Frage an Rolf Schwanitz von Michael K. bezüglich Soziale Sicherung

Sehr geehrter Herr Schwanitz,

wie kann es sein, das die Pendlerpauschale gekürzt wird, wo doch der normale Bürger ständig tiefer in die Tasche greifen muss? Subventionsabbau ist sinnvoll, aber es wird Mobilität verlangt und diese muss auch bezahlbar sein.
Bei Diätenerhöhungsvorschlägen sind sich ausnahmsweise alle Abgeordneten einig, das Gesetz mit der Anhebung bei den Bundesrichtern haben die Parteien ja sehr clever verabschiedet. Nur durch den Druck der Öffentlichkeit sind viele Abgeordnete der großen Koalition davon abgerückt.

Warum wird die Riesterrente bei Hartz 4 anders gesehen als meine private Rentenversicherung, die ich seit 11 Jahren habe? Sollte ich arbeitslos werden und keine neue Stelle finden, wird sie mir angerechnet und im Alter endet man im Armenhaus. Schöne Gerechtigkeit. Im Mittelstand hat man derzeit monatlich weniger Geld in der Tasche. Aber unsere Abgeordnete scheint das bei den Bezügen nicht zu interessieren und wahrscheinlich bezahlen die Bürger auch noch das KfZ + Benzin oder Diesel.

^^^^^^^^^^^^^^^^

AUFGABEN ▸
1 > Geben Sie aus der Frage an Rolf Schwanitz den Abschnitt von „Bei Diätenerhöhungsvorschlägen sind“ bis „Koalition davon abgerückt.“ wortgetreu wieder.
2 > Seit wie vielen Jahren besteht die private Rentenversicherung, die in der Frage an Rolf Schwanitz erwähnt wird?
3 > Schreiben Sie die Frage an Rolf Schwanitz im Anschluss an ihren letzten Satz weiter.
Die Auflistung darunter ist eigenständiges Material und gehört nicht zur Frage an Rolf Schwanitz.

VERFÜGBARE DATEN ▸
^^^^^^^^^^^^^^^^

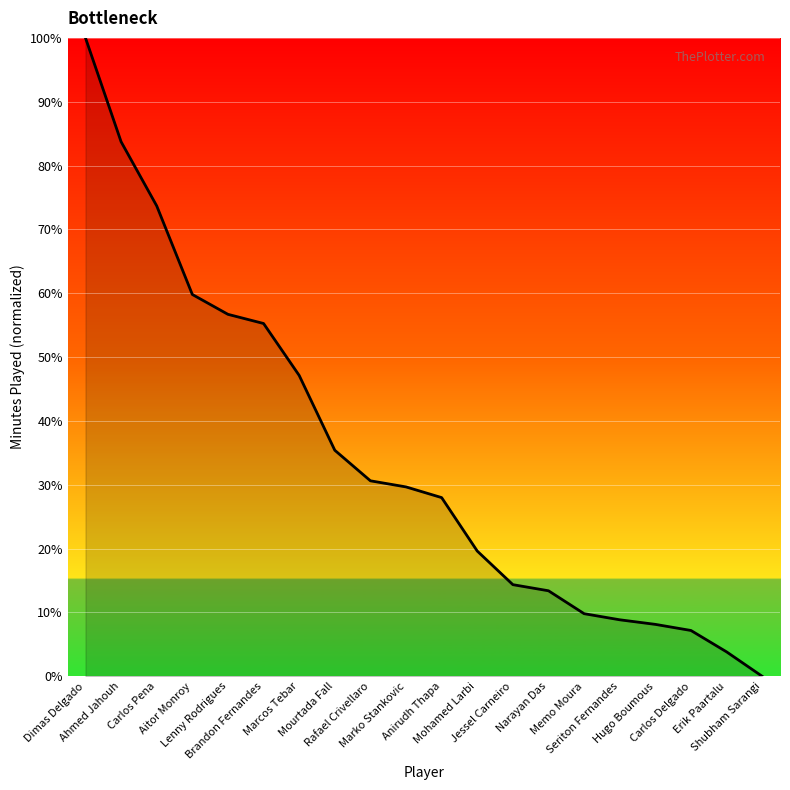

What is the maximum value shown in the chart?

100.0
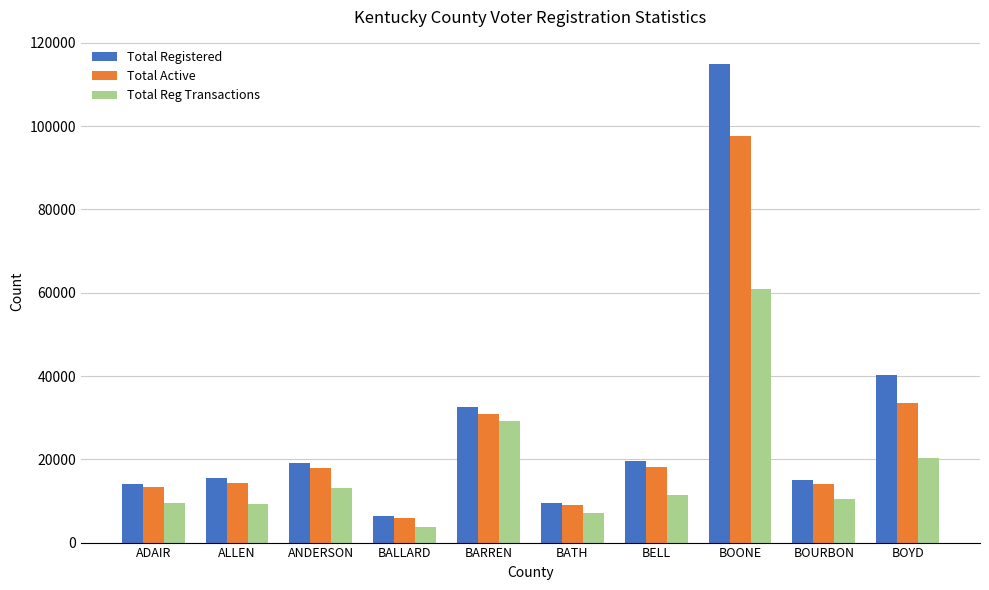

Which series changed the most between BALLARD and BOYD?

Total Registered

^^^^^^^^^^^^^^^^

LÖSUNGEN ▸
1 >
Bei Diätenerhöhungsvorschlägen sind sich ausnahmsweise alle Abgeordneten einig, das Gesetz mit der Anhebung bei den Bundesrichtern haben die Parteien ja sehr clever verabschiedet. Nur durch den Druck der Öffentlichkeit sind viele Abgeordnete der großen Koalition davon abgerückt.

2 > Seit 11 Jahren.

3 >
Es wird am Mittelstand vorbei regiert, wie wenn es die Damen und Herren Politiker nicht mehr interessiert. Kein wunder, dass immer mehr Bürger sich nicht mehr mit Politik beschäftigt und rechts oder links wählt. Politik sollte transparenter und verständlicher sein, dann fallen diese Wähler nicht auf die dummen Wahlparolen der radikalen Parteien rein.

Glauben Sie noch an eine große Koalition und Reformen? Ich denke, hier wird bis zur Bundestagswahl nichts mehr passieren. Und die Reformbereitschaft läßt auch zu wünschen übrig. Danke übrigens für die Abgeltungssteuer, werden die vermögenden wieder schön entlastet. Und zum Nichtraucherverbot: Entweder ja oder nein, ständige Ausnahmen schaden nur. Eine Frage noch: Warum muß ein Hartz 4 Antragsteller sein privates gespartes Vermögen aufbrauchen? Ein anderer, der nicht gespart hat, bekommt sofort Hilfe. Finden Sie das Gerecht? Bezieht sich auch auf die Tatsache meiner Rentenversicherung.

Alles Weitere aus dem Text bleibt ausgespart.